:: Problem description ::
All of the entries are to be restated word for word.
──────── Given entries ────────
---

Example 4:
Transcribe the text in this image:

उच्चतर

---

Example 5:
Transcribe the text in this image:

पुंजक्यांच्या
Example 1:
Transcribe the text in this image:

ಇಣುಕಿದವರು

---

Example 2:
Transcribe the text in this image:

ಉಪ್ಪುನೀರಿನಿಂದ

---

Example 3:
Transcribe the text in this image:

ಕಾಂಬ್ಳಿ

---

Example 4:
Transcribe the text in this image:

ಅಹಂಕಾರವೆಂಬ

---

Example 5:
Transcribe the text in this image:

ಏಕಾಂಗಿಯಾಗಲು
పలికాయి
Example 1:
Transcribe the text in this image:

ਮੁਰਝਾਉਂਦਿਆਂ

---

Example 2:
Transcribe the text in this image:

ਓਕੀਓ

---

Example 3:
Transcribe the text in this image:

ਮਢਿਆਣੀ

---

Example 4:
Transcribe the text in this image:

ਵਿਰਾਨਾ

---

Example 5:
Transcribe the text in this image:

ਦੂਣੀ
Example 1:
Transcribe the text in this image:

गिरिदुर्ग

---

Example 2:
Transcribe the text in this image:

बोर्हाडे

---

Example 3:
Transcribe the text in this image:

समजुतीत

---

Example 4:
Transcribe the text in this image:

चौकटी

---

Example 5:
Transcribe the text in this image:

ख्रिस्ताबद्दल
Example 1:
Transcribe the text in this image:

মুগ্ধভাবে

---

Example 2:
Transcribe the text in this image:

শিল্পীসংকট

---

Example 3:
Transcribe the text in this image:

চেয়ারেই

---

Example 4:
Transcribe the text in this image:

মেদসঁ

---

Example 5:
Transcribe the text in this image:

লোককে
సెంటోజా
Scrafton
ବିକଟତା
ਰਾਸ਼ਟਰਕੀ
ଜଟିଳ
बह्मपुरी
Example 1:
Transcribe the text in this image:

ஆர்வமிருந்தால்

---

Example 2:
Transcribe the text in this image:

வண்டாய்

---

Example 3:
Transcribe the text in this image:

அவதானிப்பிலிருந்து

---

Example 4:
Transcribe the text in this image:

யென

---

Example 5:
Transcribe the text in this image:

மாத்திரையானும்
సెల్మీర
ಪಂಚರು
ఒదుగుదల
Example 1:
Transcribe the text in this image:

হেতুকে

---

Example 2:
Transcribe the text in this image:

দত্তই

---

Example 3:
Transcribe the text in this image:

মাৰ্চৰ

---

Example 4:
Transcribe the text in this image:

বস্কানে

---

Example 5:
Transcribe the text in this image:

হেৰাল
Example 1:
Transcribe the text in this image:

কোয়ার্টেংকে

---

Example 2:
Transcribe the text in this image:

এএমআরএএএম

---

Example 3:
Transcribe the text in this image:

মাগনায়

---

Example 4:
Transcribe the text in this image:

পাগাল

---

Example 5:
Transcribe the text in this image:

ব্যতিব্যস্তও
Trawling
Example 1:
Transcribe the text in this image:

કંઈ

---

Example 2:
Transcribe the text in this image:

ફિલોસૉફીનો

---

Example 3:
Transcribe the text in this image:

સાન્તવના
────────
:: Solution for this exercise ::
---

Example 4:
Transcribe the text in this image:

उच्चतर

---

Example 5:
Transcribe the text in this image:

पुंजक्यांच्या
Example 1:
Transcribe the text in this image:

ಇಣುಕಿದವರು

---

Example 2:
Transcribe the text in this image:

ಉಪ್ಪುನೀರಿನಿಂದ

---

Example 3:
Transcribe the text in this image:

ಕಾಂಬ್ಳಿ

---

Example 4:
Transcribe the text in this image:

ಅಹಂಕಾರವೆಂಬ

---

Example 5:
Transcribe the text in this image:

ಏಕಾಂಗಿಯಾಗಲು
పలికాయి
Example 1:
Transcribe the text in this image:

ਮੁਰਝਾਉਂਦਿਆਂ

---

Example 2:
Transcribe the text in this image:

ਓਕੀਓ

---

Example 3:
Transcribe the text in this image:

ਮਢਿਆਣੀ

---

Example 4:
Transcribe the text in this image:

ਵਿਰਾਨਾ

---

Example 5:
Transcribe the text in this image:

ਦੂਣੀ
Example 1:
Transcribe the text in this image:

गिरिदुर्ग

---

Example 2:
Transcribe the text in this image:

बोर्हाडे

---

Example 3:
Transcribe the text in this image:

समजुतीत

---

Example 4:
Transcribe the text in this image:

चौकटी

---

Example 5:
Transcribe the text in this image:

ख्रिस्ताबद्दल
Example 1:
Transcribe the text in this image:

মুগ্ধভাবে

---

Example 2:
Transcribe the text in this image:

শিল্পীসংকট

---

Example 3:
Transcribe the text in this image:

চেয়ারেই

---

Example 4:
Transcribe the text in this image:

মেদসঁ

---

Example 5:
Transcribe the text in this image:

লোককে
సెంటోజా
Scrafton
ବିକଟତା
ਰਾਸ਼ਟਰਕੀ
ଜଟିଳ
बह्मपुरी
Example 1:
Transcribe the text in this image:

ஆர்வமிருந்தால்

---

Example 2:
Transcribe the text in this image:

வண்டாய்

---

Example 3:
Transcribe the text in this image:

அவதானிப்பிலிருந்து

---

Example 4:
Transcribe the text in this image:

யென

---

Example 5:
Transcribe the text in this image:

மாத்திரையானும்
సెల్మీర
ಪಂಚರು
ఒదుగుదల
Example 1:
Transcribe the text in this image:

হেতুকে

---

Example 2:
Transcribe the text in this image:

দত্তই

---

Example 3:
Transcribe the text in this image:

মাৰ্চৰ

---

Example 4:
Transcribe the text in this image:

বস্কানে

---

Example 5:
Transcribe the text in this image:

হেৰাল
Example 1:
Transcribe the text in this image:

কোয়ার্টেংকে

---

Example 2:
Transcribe the text in this image:

এএমআরএএএম

---

Example 3:
Transcribe the text in this image:

মাগনায়

---

Example 4:
Transcribe the text in this image:

পাগাল

---

Example 5:
Transcribe the text in this image:

ব্যতিব্যস্তও
Trawling
Example 1:
Transcribe the text in this image:

કંઈ

---

Example 2:
Transcribe the text in this image:

ફિલોસૉફીનો

---

Example 3:
Transcribe the text in this image:

સાન્તવના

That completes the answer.